Version comparison data
*** Block opens ***

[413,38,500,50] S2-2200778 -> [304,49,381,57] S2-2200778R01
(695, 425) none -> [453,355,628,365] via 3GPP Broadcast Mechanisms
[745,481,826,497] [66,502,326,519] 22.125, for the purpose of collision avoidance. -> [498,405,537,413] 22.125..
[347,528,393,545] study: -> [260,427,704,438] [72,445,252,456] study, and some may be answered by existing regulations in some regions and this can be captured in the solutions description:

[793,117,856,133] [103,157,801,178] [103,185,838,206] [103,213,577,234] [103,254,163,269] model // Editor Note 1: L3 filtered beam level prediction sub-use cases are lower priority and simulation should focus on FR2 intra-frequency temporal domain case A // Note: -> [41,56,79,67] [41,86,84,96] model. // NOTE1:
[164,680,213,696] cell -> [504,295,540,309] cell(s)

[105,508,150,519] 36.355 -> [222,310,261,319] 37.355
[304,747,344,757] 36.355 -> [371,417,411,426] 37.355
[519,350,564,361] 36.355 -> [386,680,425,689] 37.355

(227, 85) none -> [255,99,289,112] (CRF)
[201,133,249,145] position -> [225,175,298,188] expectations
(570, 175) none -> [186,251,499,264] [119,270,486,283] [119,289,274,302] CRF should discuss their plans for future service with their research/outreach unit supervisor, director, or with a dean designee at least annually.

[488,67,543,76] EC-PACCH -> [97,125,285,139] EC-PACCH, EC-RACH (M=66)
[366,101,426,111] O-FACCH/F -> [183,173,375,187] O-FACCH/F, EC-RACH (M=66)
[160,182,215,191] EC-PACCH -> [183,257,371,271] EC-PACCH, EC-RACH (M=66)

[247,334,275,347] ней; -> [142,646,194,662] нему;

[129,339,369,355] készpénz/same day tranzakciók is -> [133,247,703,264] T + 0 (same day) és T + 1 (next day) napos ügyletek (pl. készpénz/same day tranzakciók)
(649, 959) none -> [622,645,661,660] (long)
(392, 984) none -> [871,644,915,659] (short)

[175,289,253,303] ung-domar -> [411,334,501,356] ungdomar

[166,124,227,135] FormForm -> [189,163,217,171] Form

*** Block closes ***

Action item:
Note down each line above where the word "none" occurs.

Answer space:
(695, 425) none -> [453,355,628,365] via 3GPP Broadcast Mechanisms
(227, 85) none -> [255,99,289,112] (CRF)
(570, 175) none -> [186,251,499,264] [119,270,486,283] [119,289,274,302] CRF should discuss their plans for future service with their research/outreach unit supervisor, director, or with a dean designee at least annually.
(649, 959) none -> [622,645,661,660] (long)
(392, 984) none -> [871,644,915,659] (short)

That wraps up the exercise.